▶ _Problem statement_
When you write out the listing, keep each word exactly as it stands but include none of its images.

▶ _The input_
· · · · · · ·

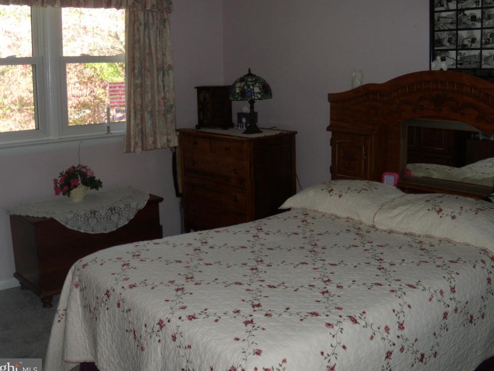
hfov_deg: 47.9
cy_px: 179
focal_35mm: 39
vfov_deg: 36.8
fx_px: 557
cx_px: 244
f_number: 3.6
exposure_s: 1/30
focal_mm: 6.4
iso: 80
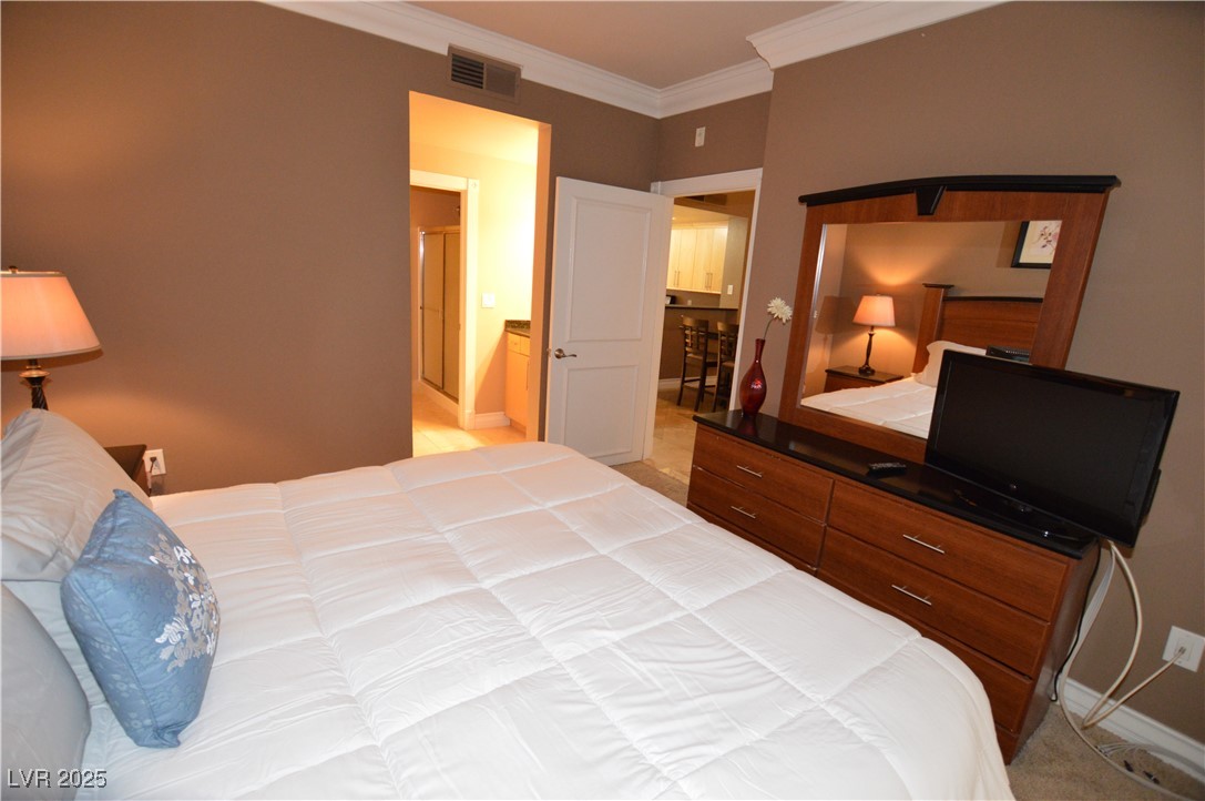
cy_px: 400
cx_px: 602
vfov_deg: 77.2
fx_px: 501
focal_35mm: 15
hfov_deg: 100.5
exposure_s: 1/60
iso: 2000
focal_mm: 10
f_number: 3.5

· · · · · · ·

▶ _Final answer_
hfov_deg: 47.9
cy_px: 179
focal_35mm: 39
vfov_deg: 36.8
fx_px: 557
cx_px: 244
f_number: 3.6
exposure_s: 1/30
focal_mm: 6.4
iso: 80
cy_px: 400
cx_px: 602
vfov_deg: 77.2
fx_px: 501
focal_35mm: 15
hfov_deg: 100.5
exposure_s: 1/60
iso: 2000
focal_mm: 10
f_number: 3.5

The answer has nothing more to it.